#### [KUTIPAN HALAMAN]
======
Jadi, sains berhubungan dan mempersoalkan fakta-fakta yang faktual, diperoleh dengan menggunakan eksperimen, observasi dan verifikasi, hanya berhubungan dengan sebagian aspek kehidupan di dunia ini. Sedangkan filsafat mencoba menghubungkan dengan keseluruhan pengalaman, untuk memperoleh suatu pandangan yang lebih komprehensif dan bermakna tentang sesuatu (Irawan, 2008).
Secara umum manusia berpikir induktif, yaitu dari hal khusus ke umum, dan relatif membuat asumsi-asumsi yang mendukung hipotesanya. Data bersifat kebalikannya, yaitu membatasi ruang cakupan teori dan mengerucutkan hipotesa sehingga menjadi teorema yang khusus. Karenanya filsafat juga menghasilkan teori-teori yang Umum dan Eksperimental, sedangkan keluaran sains bersifat Spesial dan Empiris. Walaupun berbeda, filsafat dan sains tetap memiliki sifat-sifat ilmu yaitu temporal, sistematis, rasional, kritis, dan logis. Temporal artinya bersifat sementara, teori apapun di dunia ini jika ada teori pengganti yang lebih baik atau lebih global akan ditinggalkan. Sistematis, rasional, kritis, dan logis adalah cara manusia berpikir. Keempat sifat itu adalah setting default otak manusia. Bila satu saja ditinggalkan, teori yang dihasilkan tidak akan bertahan.
Bagaimanapun juga ada beberapa hal yang tidak bisa dicover metode sains secara indah. Disinilah metode filsafat berperan. Ilmu sosial dan psikologi contohnya. Data yang diambil seringkali terlalu acak untuk dapat dianalisis dengan metode ilmiah. Maka dari itu intuisi dan pemikiran manusia yang cenderung merupakan metode filsafat banyak berperan disana.
======
#### [TUGAS ANDA]
1) Dalam kutipan halaman tentang filsafat dan sains, mengapa metode filsafat banyak berperan dalam ilmu sosial dan psikologi? Jawab dalam satu sampai tiga kalimat.
2) Apa arti sifat temporal menurut kutipan halaman?
3) Ketik ulang bagian kutipan halaman mulai dari "Jadi, sains berhubungan" sampai dengan "sesuatu (Irawan, 2008).", termasuk kata-kata terakhir itu.

#### [DATA YANG DIBERIKAN]
======
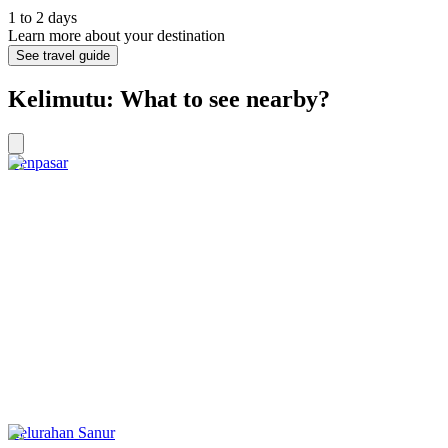
1 to 2 days
Learn more about your destination
See travel guide
Kelimutu: What to see nearby?
Denpasar
Kelurahan Sanur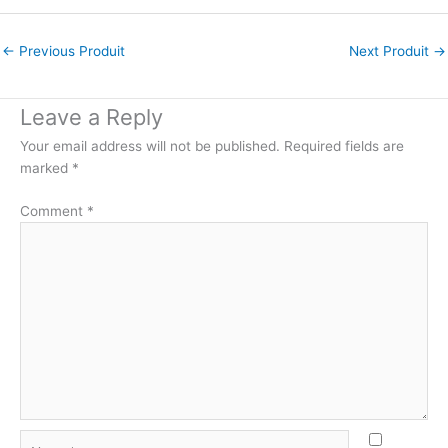
←
Previous Produit
Next Produit
→
Leave a Reply
Your email address will not be published.
Required fields are
marked
*
Comment
*
Name*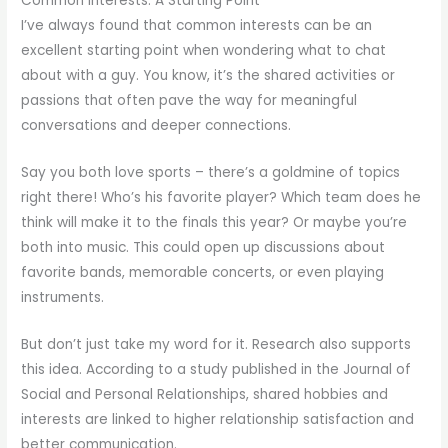
Common Interests: A Starting Point
I’ve always found that common interests can be an
excellent starting point when wondering what to chat
about with a guy. You know, it’s the shared activities or
passions that often pave the way for meaningful
conversations and deeper connections.
Say you both love sports – there’s a goldmine of topics
right there! Who’s his favorite player? Which team does he
think will make it to the finals this year? Or maybe you’re
both into music. This could open up discussions about
favorite bands, memorable concerts, or even playing
instruments.
But don’t just take my word for it. Research also supports
this idea. According to a study published in the Journal of
Social and Personal Relationships, shared hobbies and
interests are linked to higher relationship satisfaction and
better communication.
======
#### [HASIL TUGAS]
1) Data yang diambil dalam ilmu sosial dan psikologi seringkali terlalu acak untuk dapat dianalisis dengan metode ilmiah. Karena itu, intuisi dan pemikiran manusia, yang cenderung merupakan metode filsafat, banyak berperan di sana.

2) Temporal berarti bersifat sementara: teori apa pun akan ditinggalkan jika ada teori pengganti yang lebih baik atau lebih global.

3)
Jadi, sains berhubungan dan mempersoalkan fakta-fakta yang faktual, diperoleh dengan menggunakan eksperimen, observasi dan verifikasi, hanya berhubungan dengan sebagian aspek kehidupan di dunia ini. Sedangkan filsafat mencoba menghubungkan dengan keseluruhan pengalaman, untuk memperoleh suatu pandangan yang lebih komprehensif dan bermakna tentang sesuatu (Irawan, 2008).